▶ _Task goal_: Starting with the opening line of the material, restate every line word for word, and end on the line containing "You can use a radiant barrier in the food".

*** Begin section ***

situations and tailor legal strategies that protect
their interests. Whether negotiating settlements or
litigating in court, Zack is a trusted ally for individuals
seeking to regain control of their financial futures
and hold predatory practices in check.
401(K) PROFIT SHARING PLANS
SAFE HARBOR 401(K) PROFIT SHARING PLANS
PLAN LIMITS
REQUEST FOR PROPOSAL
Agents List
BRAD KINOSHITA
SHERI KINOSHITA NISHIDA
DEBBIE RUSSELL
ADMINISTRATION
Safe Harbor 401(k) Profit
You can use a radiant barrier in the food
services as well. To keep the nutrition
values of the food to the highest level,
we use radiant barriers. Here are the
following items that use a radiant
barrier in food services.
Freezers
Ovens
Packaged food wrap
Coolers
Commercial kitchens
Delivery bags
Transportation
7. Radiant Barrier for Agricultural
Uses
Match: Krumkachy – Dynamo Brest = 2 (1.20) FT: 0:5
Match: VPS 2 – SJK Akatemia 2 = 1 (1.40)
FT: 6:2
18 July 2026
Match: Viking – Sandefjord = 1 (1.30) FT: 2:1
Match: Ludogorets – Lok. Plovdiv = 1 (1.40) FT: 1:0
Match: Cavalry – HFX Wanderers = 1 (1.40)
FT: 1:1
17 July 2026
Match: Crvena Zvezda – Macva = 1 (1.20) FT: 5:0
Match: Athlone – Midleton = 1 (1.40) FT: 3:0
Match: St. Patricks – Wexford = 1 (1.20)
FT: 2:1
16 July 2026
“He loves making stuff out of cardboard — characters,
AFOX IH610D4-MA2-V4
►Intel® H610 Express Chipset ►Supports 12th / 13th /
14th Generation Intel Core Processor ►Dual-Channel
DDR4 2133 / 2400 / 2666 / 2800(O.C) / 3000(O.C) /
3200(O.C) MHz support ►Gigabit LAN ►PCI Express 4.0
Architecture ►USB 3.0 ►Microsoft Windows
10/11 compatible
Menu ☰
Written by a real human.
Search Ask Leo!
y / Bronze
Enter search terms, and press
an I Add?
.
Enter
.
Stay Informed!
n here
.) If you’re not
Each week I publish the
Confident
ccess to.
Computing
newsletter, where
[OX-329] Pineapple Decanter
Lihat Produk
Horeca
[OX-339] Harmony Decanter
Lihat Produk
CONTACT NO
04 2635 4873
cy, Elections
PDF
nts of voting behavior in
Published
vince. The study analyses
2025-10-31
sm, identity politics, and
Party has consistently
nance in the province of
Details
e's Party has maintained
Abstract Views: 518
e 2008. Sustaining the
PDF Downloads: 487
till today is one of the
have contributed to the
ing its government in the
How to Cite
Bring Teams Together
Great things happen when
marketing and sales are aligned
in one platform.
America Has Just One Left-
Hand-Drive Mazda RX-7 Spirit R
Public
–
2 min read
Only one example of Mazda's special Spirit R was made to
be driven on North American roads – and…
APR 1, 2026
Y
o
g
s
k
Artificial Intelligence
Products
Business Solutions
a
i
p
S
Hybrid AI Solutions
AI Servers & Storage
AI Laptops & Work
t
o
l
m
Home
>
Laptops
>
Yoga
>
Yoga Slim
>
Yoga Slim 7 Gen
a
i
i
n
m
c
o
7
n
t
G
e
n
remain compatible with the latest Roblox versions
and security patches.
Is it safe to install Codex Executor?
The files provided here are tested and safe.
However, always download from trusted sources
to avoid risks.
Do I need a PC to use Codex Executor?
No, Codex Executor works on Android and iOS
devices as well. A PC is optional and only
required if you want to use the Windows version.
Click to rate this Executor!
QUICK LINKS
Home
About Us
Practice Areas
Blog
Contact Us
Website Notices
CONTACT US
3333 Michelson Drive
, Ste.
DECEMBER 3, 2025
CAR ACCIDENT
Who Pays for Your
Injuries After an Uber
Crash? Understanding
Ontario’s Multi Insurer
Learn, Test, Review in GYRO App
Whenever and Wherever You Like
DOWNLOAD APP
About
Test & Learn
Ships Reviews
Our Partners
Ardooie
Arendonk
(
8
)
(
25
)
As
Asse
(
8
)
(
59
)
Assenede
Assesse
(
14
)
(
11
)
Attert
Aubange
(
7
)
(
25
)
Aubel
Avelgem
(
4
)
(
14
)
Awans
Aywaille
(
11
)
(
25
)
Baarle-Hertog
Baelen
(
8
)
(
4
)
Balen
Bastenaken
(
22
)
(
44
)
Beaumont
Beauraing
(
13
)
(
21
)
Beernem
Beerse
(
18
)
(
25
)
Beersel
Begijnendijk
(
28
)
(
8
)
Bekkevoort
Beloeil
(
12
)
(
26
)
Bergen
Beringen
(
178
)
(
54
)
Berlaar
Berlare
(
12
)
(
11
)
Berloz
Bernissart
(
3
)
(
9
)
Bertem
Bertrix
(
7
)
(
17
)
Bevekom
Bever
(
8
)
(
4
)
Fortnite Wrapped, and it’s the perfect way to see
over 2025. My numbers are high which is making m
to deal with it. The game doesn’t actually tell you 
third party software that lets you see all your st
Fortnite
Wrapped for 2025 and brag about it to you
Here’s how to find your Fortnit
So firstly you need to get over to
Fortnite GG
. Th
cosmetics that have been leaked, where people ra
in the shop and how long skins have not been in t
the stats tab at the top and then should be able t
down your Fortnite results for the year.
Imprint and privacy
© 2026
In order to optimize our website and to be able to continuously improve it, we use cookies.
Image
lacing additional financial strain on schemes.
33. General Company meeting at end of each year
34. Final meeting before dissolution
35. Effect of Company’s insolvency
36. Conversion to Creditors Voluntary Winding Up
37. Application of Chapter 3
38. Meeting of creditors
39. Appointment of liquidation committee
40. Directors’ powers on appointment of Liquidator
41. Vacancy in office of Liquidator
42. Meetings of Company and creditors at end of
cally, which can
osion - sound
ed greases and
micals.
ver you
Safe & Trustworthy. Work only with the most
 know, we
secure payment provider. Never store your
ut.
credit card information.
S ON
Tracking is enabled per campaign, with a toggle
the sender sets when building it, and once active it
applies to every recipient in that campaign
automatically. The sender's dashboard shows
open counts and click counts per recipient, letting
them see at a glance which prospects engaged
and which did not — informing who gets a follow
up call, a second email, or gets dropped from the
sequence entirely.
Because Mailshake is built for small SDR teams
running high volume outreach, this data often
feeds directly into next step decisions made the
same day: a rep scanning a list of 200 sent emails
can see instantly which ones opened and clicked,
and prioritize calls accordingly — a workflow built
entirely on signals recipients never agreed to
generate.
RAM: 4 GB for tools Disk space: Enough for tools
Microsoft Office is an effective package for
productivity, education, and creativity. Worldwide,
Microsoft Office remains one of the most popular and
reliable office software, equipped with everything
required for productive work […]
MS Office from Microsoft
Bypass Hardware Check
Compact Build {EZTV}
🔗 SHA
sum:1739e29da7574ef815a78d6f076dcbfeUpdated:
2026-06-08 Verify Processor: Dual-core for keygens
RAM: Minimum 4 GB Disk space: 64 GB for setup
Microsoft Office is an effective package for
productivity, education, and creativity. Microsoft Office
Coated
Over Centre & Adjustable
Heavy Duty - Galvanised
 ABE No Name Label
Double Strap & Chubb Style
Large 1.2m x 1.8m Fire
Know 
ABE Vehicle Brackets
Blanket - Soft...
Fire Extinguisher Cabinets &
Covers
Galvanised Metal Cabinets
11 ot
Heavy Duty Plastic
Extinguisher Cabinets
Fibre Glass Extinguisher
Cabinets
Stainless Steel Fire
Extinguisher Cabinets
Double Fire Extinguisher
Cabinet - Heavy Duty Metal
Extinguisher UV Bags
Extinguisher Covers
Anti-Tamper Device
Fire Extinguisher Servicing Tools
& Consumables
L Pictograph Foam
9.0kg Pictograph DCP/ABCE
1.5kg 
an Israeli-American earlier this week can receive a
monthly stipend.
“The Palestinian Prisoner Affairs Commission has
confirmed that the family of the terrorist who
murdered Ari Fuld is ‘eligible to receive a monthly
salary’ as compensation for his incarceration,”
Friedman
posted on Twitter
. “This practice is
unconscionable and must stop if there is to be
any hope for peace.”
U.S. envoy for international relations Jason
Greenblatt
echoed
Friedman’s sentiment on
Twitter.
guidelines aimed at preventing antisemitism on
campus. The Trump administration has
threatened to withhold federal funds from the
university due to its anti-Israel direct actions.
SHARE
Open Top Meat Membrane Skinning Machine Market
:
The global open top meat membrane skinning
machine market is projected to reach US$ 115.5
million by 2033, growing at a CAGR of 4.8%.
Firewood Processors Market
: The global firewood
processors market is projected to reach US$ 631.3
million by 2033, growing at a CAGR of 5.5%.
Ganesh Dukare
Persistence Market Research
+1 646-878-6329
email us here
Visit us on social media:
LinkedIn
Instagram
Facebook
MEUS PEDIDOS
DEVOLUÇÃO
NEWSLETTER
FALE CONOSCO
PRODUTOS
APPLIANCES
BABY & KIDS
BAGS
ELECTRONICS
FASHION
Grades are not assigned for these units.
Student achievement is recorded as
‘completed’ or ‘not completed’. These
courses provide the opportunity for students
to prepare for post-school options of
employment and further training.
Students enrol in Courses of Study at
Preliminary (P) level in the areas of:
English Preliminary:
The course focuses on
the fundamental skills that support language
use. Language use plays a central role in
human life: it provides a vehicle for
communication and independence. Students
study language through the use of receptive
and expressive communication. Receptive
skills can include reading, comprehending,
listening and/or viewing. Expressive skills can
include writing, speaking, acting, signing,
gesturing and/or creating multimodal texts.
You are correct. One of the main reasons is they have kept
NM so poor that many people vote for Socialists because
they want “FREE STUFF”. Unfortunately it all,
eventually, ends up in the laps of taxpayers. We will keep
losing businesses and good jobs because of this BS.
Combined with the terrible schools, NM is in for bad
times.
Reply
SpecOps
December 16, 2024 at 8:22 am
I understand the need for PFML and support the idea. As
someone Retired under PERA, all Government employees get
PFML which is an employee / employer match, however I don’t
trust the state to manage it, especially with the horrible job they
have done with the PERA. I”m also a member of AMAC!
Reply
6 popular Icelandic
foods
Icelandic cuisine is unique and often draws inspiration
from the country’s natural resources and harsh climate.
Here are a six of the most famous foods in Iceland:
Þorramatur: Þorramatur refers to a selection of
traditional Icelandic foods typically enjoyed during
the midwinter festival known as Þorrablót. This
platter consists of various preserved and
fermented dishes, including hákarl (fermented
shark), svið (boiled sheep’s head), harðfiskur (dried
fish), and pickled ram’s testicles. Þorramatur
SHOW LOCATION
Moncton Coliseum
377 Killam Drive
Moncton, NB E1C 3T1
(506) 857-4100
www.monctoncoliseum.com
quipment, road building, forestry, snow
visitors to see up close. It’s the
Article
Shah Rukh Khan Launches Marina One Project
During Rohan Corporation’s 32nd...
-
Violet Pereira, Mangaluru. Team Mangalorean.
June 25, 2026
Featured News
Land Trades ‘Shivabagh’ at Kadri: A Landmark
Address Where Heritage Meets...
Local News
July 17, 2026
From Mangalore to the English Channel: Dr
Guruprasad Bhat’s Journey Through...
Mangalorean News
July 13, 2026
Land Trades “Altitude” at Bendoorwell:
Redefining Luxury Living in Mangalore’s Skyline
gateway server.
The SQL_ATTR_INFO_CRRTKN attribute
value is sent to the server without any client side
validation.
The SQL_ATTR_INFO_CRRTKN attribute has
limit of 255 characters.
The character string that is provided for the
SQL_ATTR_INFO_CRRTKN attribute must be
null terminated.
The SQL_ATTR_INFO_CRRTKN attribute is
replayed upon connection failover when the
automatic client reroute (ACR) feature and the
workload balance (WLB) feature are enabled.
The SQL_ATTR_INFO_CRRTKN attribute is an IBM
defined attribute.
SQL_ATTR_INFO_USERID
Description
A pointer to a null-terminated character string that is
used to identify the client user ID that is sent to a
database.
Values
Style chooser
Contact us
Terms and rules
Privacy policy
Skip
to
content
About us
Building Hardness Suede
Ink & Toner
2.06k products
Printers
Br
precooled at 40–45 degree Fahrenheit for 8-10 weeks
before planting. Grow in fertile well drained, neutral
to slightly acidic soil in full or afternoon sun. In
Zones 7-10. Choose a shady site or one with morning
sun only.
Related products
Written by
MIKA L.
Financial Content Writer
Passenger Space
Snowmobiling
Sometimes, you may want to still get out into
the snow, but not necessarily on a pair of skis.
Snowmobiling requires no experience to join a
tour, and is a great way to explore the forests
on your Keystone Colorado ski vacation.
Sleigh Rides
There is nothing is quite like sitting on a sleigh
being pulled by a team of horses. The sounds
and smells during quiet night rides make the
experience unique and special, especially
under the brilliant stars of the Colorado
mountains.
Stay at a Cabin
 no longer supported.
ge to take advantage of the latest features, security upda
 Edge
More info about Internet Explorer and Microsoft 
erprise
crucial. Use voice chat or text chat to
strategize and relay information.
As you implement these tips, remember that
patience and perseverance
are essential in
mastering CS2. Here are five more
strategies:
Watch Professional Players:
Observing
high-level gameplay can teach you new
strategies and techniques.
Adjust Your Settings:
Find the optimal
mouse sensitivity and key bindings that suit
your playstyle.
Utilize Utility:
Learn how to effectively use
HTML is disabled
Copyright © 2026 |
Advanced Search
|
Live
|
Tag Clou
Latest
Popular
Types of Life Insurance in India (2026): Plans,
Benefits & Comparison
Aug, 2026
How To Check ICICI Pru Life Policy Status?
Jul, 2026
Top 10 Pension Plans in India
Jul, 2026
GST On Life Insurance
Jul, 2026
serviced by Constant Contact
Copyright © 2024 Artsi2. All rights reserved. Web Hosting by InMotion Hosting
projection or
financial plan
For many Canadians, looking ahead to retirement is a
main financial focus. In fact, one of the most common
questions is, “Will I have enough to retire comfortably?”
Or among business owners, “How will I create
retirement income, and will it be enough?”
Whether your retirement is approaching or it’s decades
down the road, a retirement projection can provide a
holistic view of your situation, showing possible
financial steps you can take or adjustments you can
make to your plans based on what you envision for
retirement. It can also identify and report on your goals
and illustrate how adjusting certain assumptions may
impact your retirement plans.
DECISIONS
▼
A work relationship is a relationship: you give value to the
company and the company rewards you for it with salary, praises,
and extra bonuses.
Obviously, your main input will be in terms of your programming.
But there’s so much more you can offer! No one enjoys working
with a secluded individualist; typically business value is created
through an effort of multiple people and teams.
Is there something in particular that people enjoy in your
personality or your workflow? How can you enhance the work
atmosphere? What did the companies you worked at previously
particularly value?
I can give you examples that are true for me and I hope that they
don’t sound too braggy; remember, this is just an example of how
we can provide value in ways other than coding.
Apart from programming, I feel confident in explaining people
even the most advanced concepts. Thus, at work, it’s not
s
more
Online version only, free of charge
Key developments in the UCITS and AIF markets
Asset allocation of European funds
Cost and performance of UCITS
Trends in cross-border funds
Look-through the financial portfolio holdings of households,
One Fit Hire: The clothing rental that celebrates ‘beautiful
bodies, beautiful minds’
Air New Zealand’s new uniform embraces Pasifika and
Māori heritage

*** End section ***

▶ _Exercise output_:
situations and tailor legal strategies that protect
their interests. Whether negotiating settlements or
litigating in court, Zack is a trusted ally for individuals
seeking to regain control of their financial futures
and hold predatory practices in check.
401(K) PROFIT SHARING PLANS
SAFE HARBOR 401(K) PROFIT SHARING PLANS
PLAN LIMITS
REQUEST FOR PROPOSAL
Agents List
BRAD KINOSHITA
SHERI KINOSHITA NISHIDA
DEBBIE RUSSELL
ADMINISTRATION
Safe Harbor 401(k) Profit
You can use a radiant barrier in the food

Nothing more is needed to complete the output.